Für Christen kommt noch ein Drittes hinzu: Buße tun. Das klingt sehr angestaubt. Aber ich glaube, es ist sinnvoll, sich selbst und das eigene Verhalten immer wieder kritisch zu hinterfragen. Was ist mir eigentlich das Wichtigste im Leben? Woran hängt mein Herz? Was treibt mich an? Was lässt mich kalt? Aus christlicher Sicht kann Leben kann nur gelingen, wenn ich nicht nur um mich selbst kreise sondern die andern in ihrer Eigenart wahrnehme und wertschätze. Wenn ich den Nächsten liebe wie mich selbst.
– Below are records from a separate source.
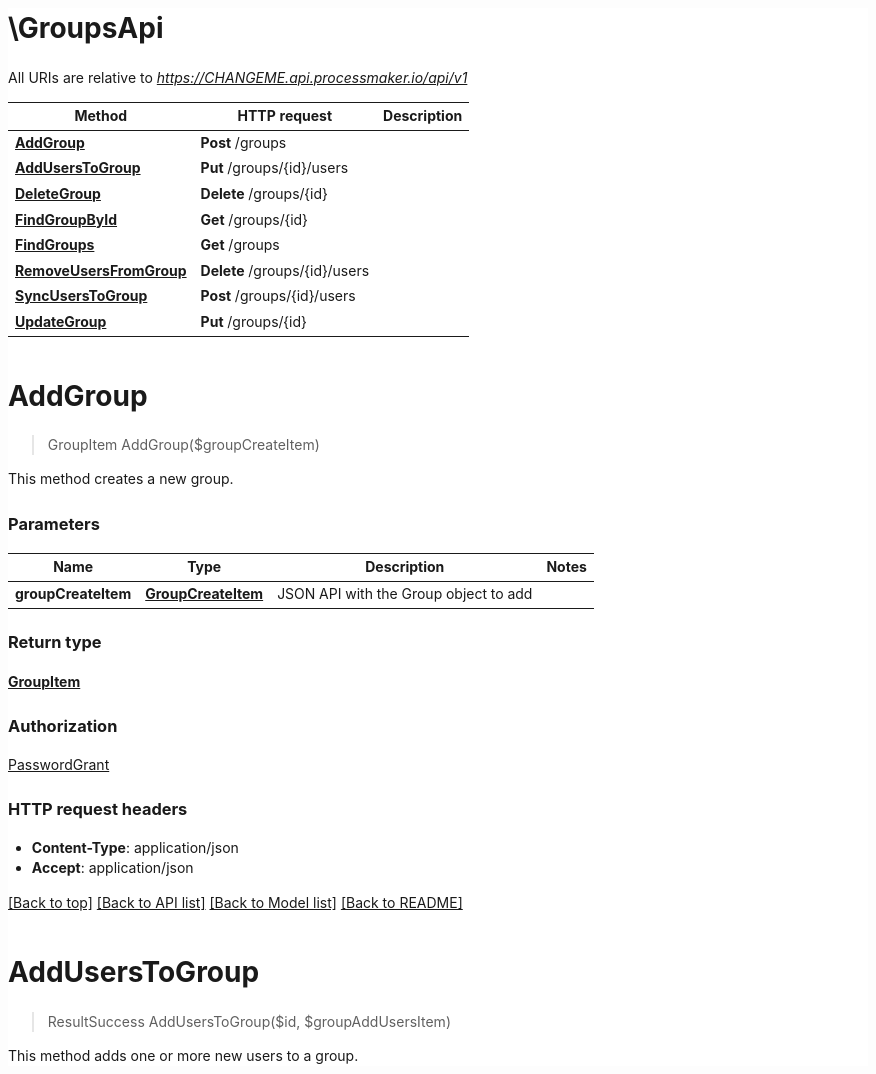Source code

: # \GroupsApi

All URIs are relative to *https://CHANGEME.api.processmaker.io/api/v1*

Method | HTTP request | Description
------------- | ------------- | -------------
[**AddGroup**](GroupsApi.md#AddGroup) | **Post** /groups | 
[**AddUsersToGroup**](GroupsApi.md#AddUsersToGroup) | **Put** /groups/{id}/users | 
[**DeleteGroup**](GroupsApi.md#DeleteGroup) | **Delete** /groups/{id} | 
[**FindGroupById**](GroupsApi.md#FindGroupById) | **Get** /groups/{id} | 
[**FindGroups**](GroupsApi.md#FindGroups) | **Get** /groups | 
[**RemoveUsersFromGroup**](GroupsApi.md#RemoveUsersFromGroup) | **Delete** /groups/{id}/users | 
[**SyncUsersToGroup**](GroupsApi.md#SyncUsersToGroup) | **Post** /groups/{id}/users | 
[**UpdateGroup**](GroupsApi.md#UpdateGroup) | **Put** /groups/{id} | 


# **AddGroup**
> GroupItem AddGroup($groupCreateItem)



This method creates a new group.


### Parameters

Name | Type | Description  | Notes
------------- | ------------- | ------------- | -------------
 **groupCreateItem** | [**GroupCreateItem**](GroupCreateItem.md)| JSON API with the Group object to add | 

### Return type

[**GroupItem**](GroupItem.md)

### Authorization

[PasswordGrant](../README.md#PasswordGrant)

### HTTP request headers

 - **Content-Type**: application/json
 - **Accept**: application/json

[[Back to top]](#) [[Back to API list]](../README.md#documentation-for-api-endpoints) [[Back to Model list]](../README.md#documentation-for-models) [[Back to README]](../README.md)

# **AddUsersToGroup**
> ResultSuccess AddUsersToGroup($id, $groupAddUsersItem)



This method adds one or more new users to a group.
Dieser Weg führt auch zu Gott. Dabei ist ein sensibler Punkt, wie ich mit meiner Macht über andere umgehe. Beziehung braucht Respekt, Verantwortung und die Fähigkeit zur Selbstkritik.

Die Fastenzeit ist nicht nur eine Herausforderung für den Einzelnen, sondern auch für die Kirche insgesamt. Vor allem für die katholische Kirche sind Umkehr und Buße angesagt, denn der ungeheuerliche Missbrauch, die sexuelle Gewalt an Kindern und Abhängigen ist nicht nur die Tat von Einzelnen, sondern auch ein Versagen der Institution und ihrer Verantwortlichen. Ein Macht-Fasten ist unabdingbar geworden. Bei ihrer Frühjahrskonferenz haben die deutschen Bischöfe beschlossen, sich auf einen synodalen Prozess einzulassen und sich endlich den drängenden Anfragen der Gläubigen zu öffnen – nach dem Pflichtzölibat, nach der ungeteilten kirchlichen Macht, die sich im Klerikalismus äußert, nach der Rolle der Frauen und einer beziehungsförderlichen Sexualmoral. Ich hoffe, dass die Bischöfe ehrlich versuchen hinzuhören – auf die Menschen und auch auf Gott.